- OBJECTIVE -
Please extract the part of the mechanical noise passage from "Fig. 4. Energy" to "shown in Fig. 5.", copying it word for word.

- SUPPLIED PASSAGE -
Fig. 1. The vibration and acoustic calculation model. |
Acceleration levels, sound power levels, and its integration formulas in the engineering are shown below:
$LA=20\log \left( a/{{a}_{0}} \right)$
$OLA=10\log \left( \underset{f={{f}_{1}}}{\overset{f={{f}_{2}}}{\mathop \sum }}\,{{10}^{\frac{L{{A}_{f}}}{10}}} \right)$
$Lw=10\log \left( {{P}_{w}}/{{P}_{w}}_{0} \right)$
$OLw=10\log \left( \underset{f={{f}_{2}}}{\overset{f={{f}_{1}}}{\mathop \sum }}\,{{10}^{\frac{L{{w}_{f}}}{10}}} \right)$
where, LA is the acceleration level, dB; a is the response acceleration, m/s2; a0 is the reference acceleration that equals 10-6 m/s2. OLA is the integrated acceleration level, dB; f1 is the lower frequency, Hz; f2 is the upper frequency, Hz. Lw is the sound power level, dB; Pw is the radiated sound power, W; P0 is the reference sound power that equals 10-12 W. OLw is the integrated sound power level, dB.
2.2. Effects of acceleration components on mechanical noise
The response acceleration of the base panel caused by mechanical equipment can be decomposed as Ax, Ay, and Az in the spatial Cartesian coordinate system (Oxyz), respectively. The sound power of the model under three acceleration load conditions is calculated from 20 Hz to 1000 Hz. The load model is shown in Fig. 2, and the results are shown in Fig. 3. The load cases Ax, Ay, and Az indicate that the model is subjected to unit acceleration components in the x-directional, y-directional, and z-directional, respectively.
Fig. 2. The load model. |
Fig. 3. The sound power under acceleration load conditions. |
As shown in Fig. 3, the overall sound power level of load case Az is 17 dB much larger than those of load case Ax and load case Ay. It can be seen from Fig. 4 that the underwater radiated noise energy caused by the acceleration component Az is much larger than those caused by the acceleration components Ax and Ay under the same amplitude. Therefore, when mechanical noise needs to be predicted by the acceleration load, only Az terms are included and the other components (Ax and Ay) can be neglected.
Fig. 4. Energy proportional distribution caused by the acceleration components. |
2.3. Effects of acceleration phase on mechanical noise
The model is assumed that the generalized forces are applied in the frequency band, including Fx=13 N, Fy=16 N, Fz=8 N, Mx=75Nm, My=86Nm, Mz=178Nm. According to vibration results, the response acceleration of the base panel is output, and the acceleration is used as the excitation to calculate the sound power again. The acceleration load is divided into two load conditions. (1) Load case Az indicates that the acceleration load only includes the amplitude information. (2) Load case AP denotes that the acceleration load includes both amplitude and phase information. The underwater radiated sound power curves under two acceleration load conditions are compared with the results generated by the generalized forces, as shown in Fig. 5.

Extracted data entries

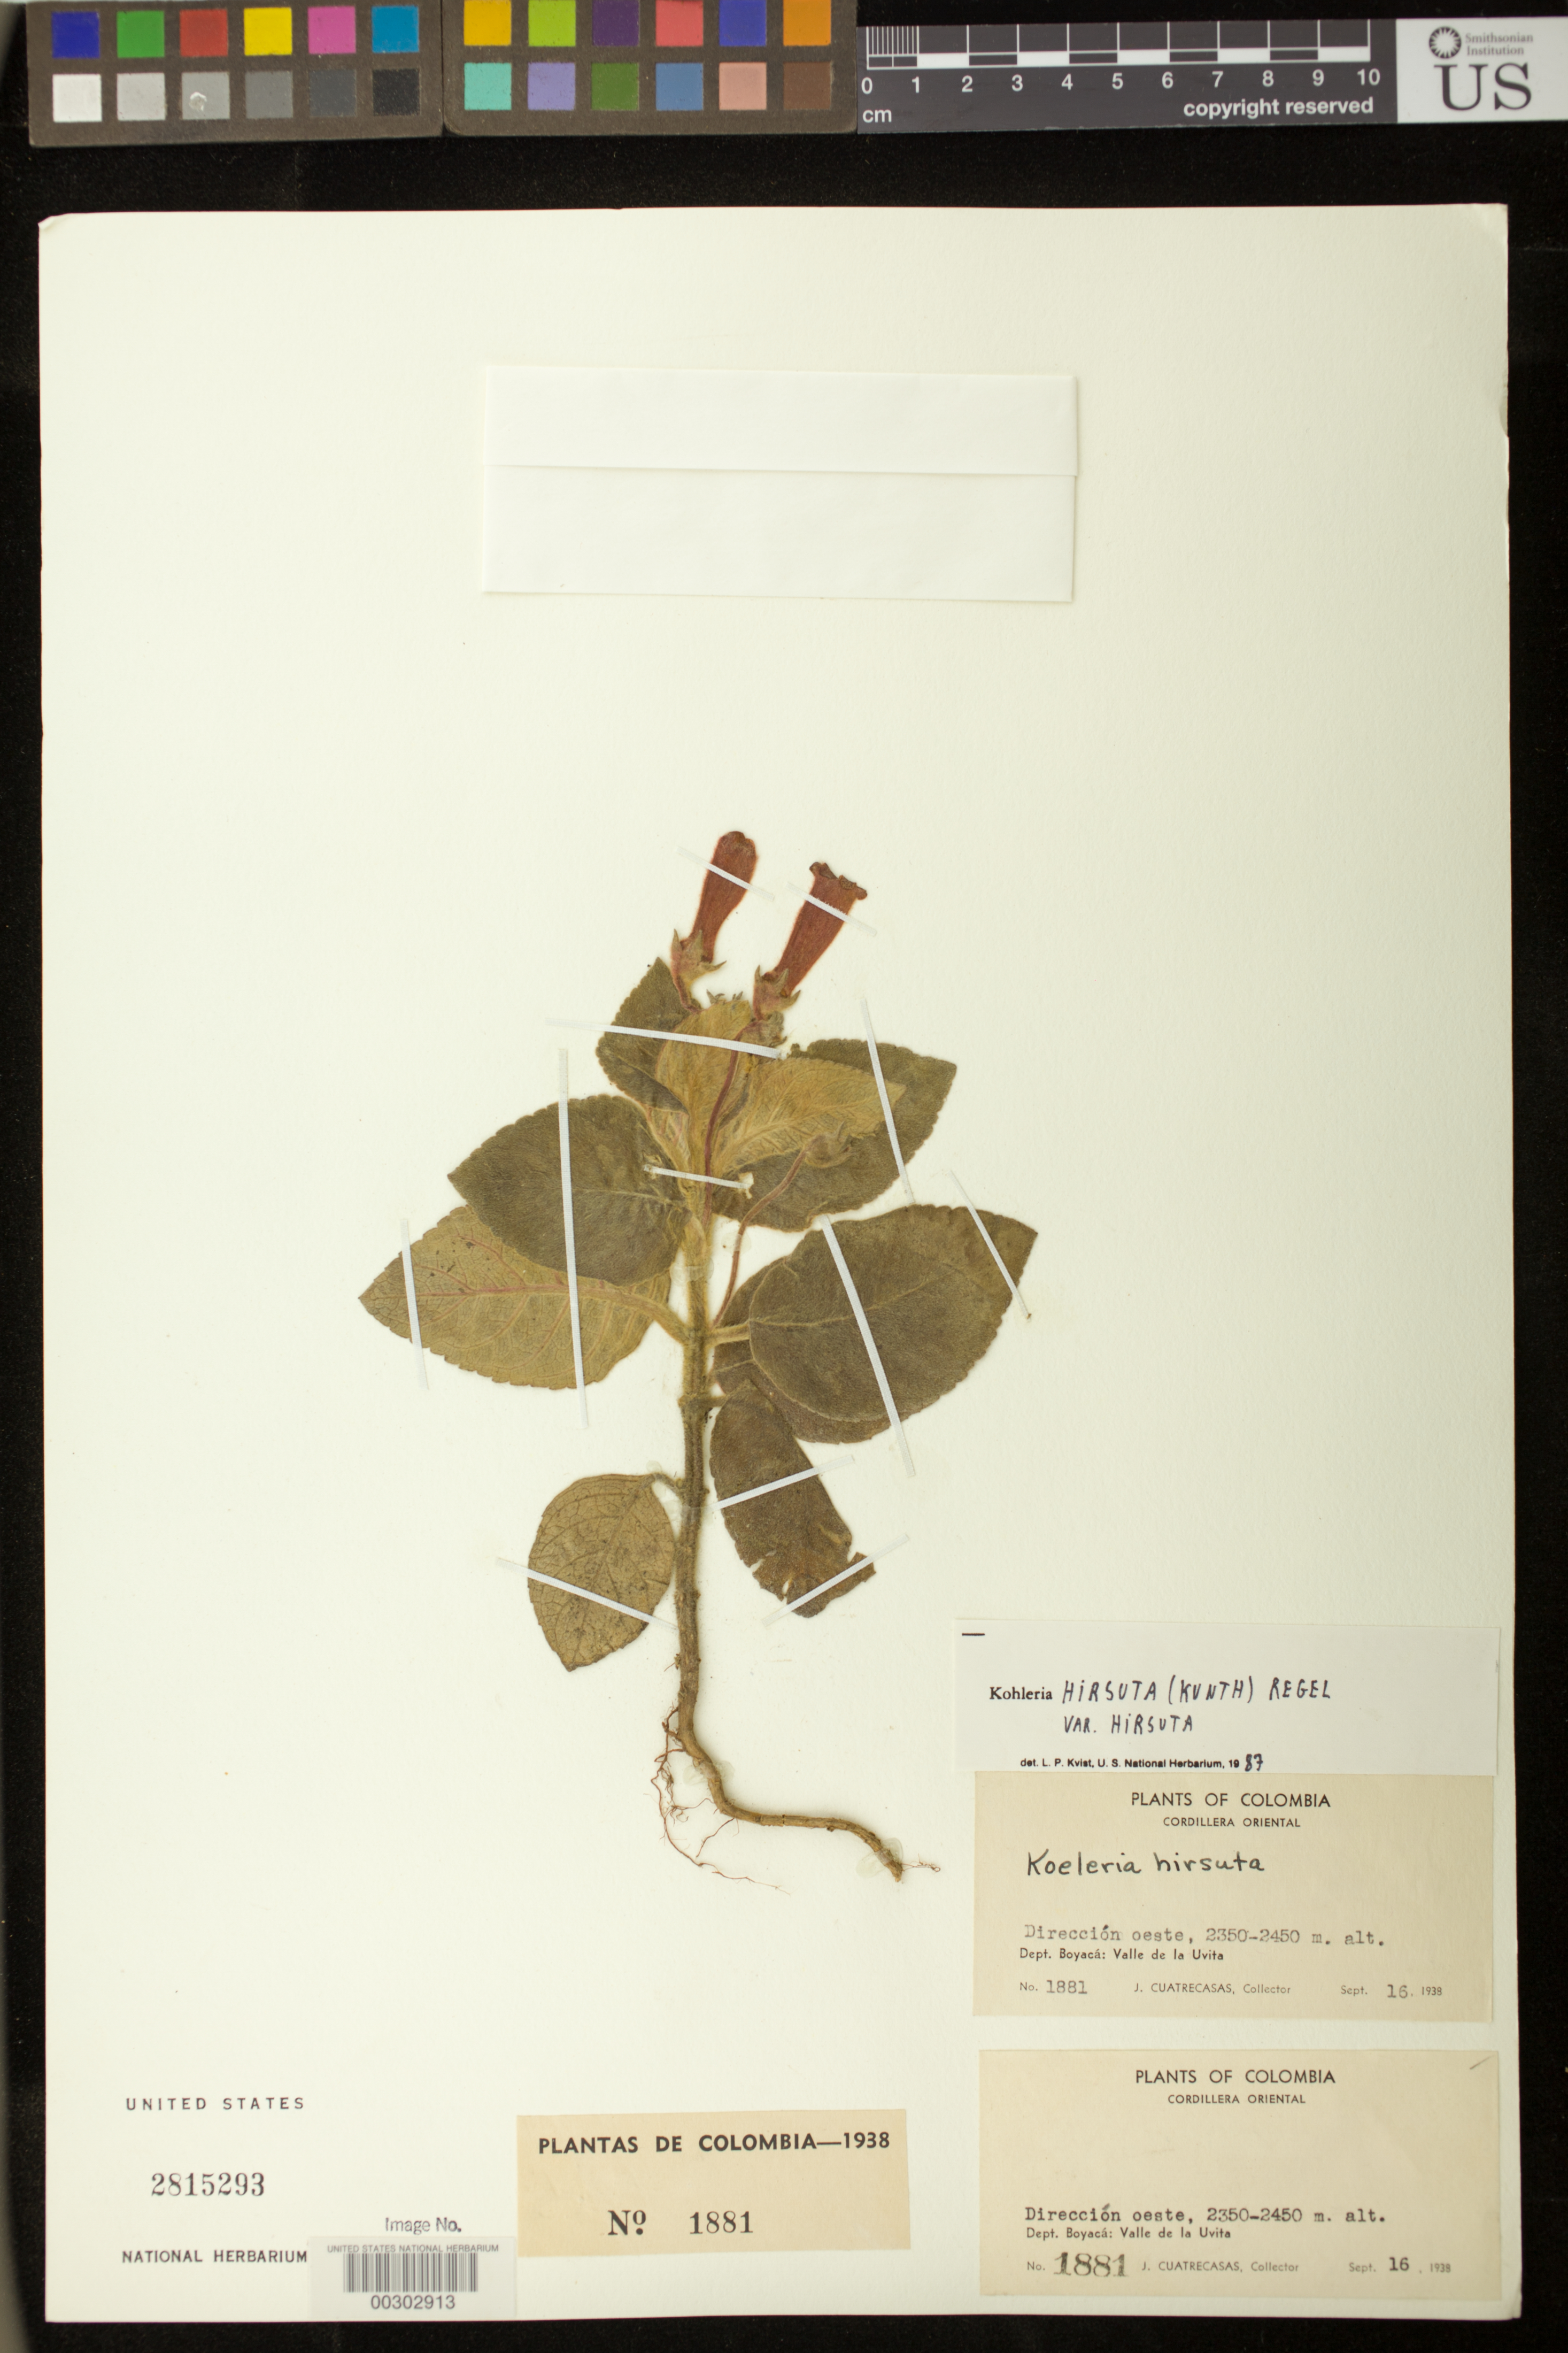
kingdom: Plantae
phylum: Tracheophyta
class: Magnoliopsida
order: Lamiales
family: Gesneriaceae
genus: Kohleria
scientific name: Kohleria hirsuta var. hirsuta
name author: (Kunth) Regel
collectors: J. Cuatrecasas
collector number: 1881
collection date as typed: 16 Sep 1938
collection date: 1938-09-16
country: Colombia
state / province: Boyacá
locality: Cordillera Oriental, direccion west, Valle de la Uvita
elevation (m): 2350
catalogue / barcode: US 2815293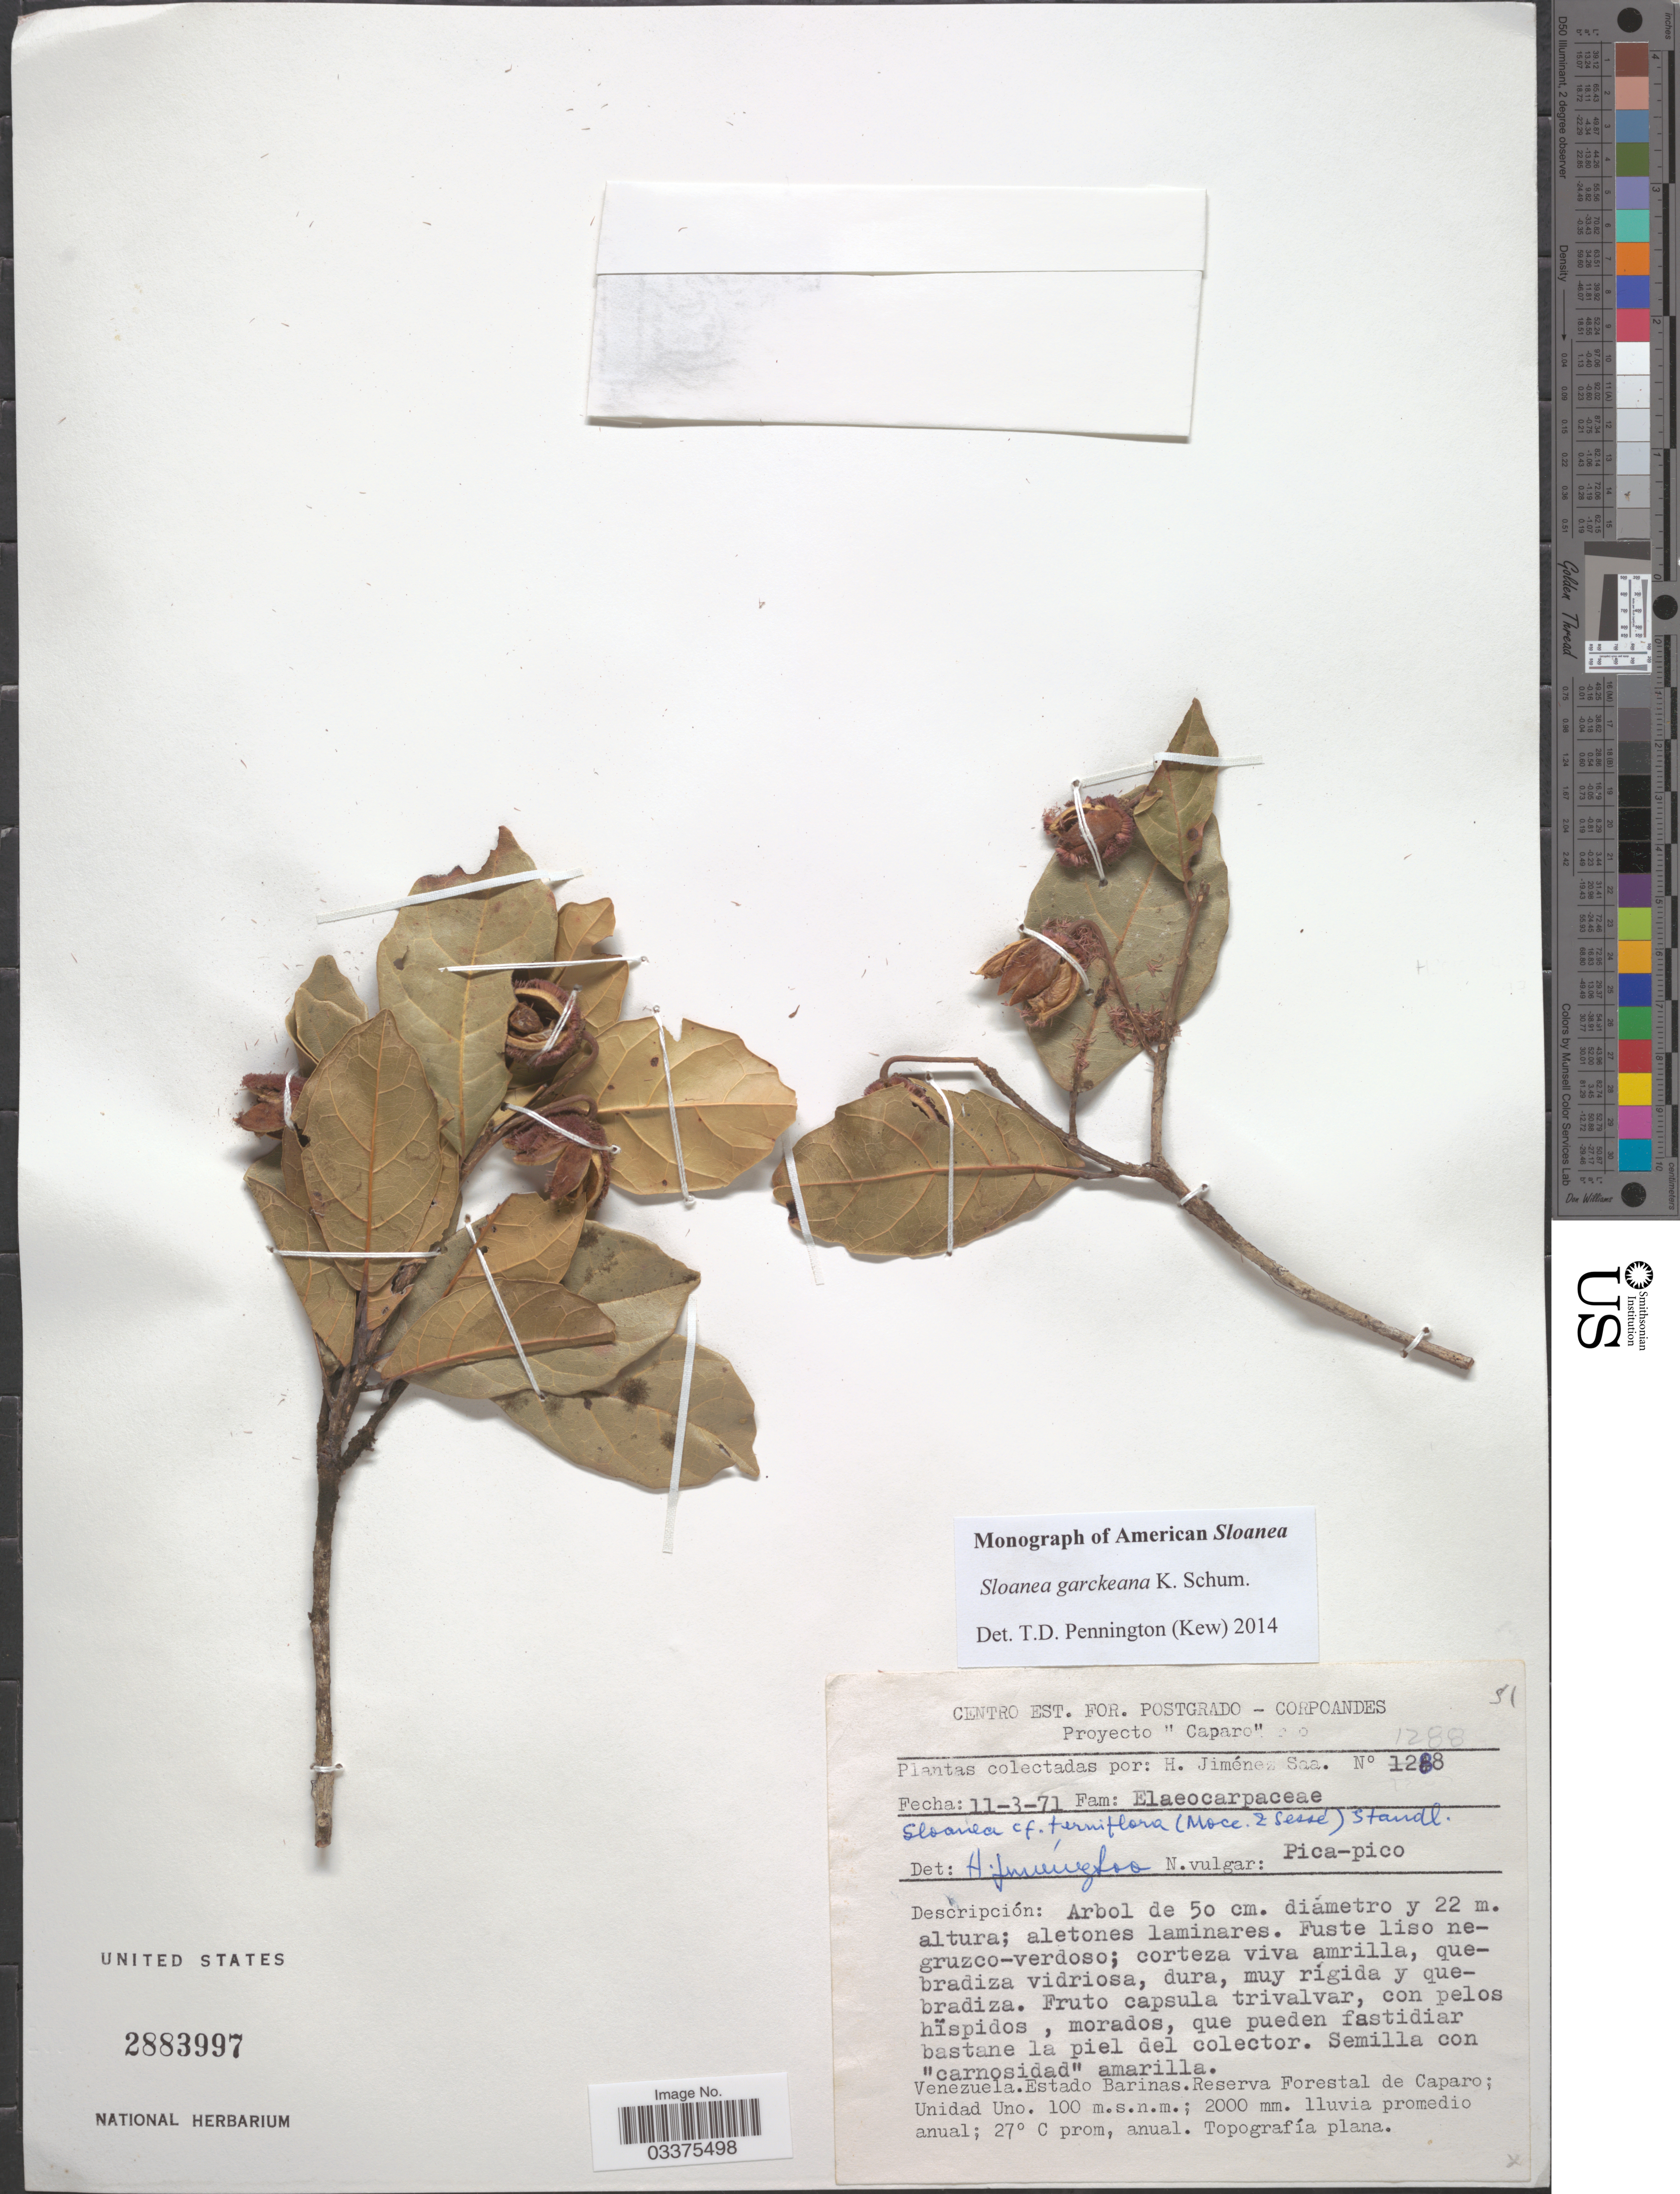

- RESPONSE TO THE EXERCISE -
Fig. 4. Energy proportional distribution caused by the acceleration components. |
2.3. Effects of acceleration phase on mechanical noise
The model is assumed that the generalized forces are applied in the frequency band, including Fx=13 N, Fy=16 N, Fz=8 N, Mx=75Nm, My=86Nm, Mz=178Nm. According to vibration results, the response acceleration of the base panel is output, and the acceleration is used as the excitation to calculate the sound power again. The acceleration load is divided into two load conditions. (1) Load case Az indicates that the acceleration load only includes the amplitude information. (2) Load case AP denotes that the acceleration load includes both amplitude and phase information. The underwater radiated sound power curves under two acceleration load conditions are compared with the results generated by the generalized forces, as shown in Fig. 5.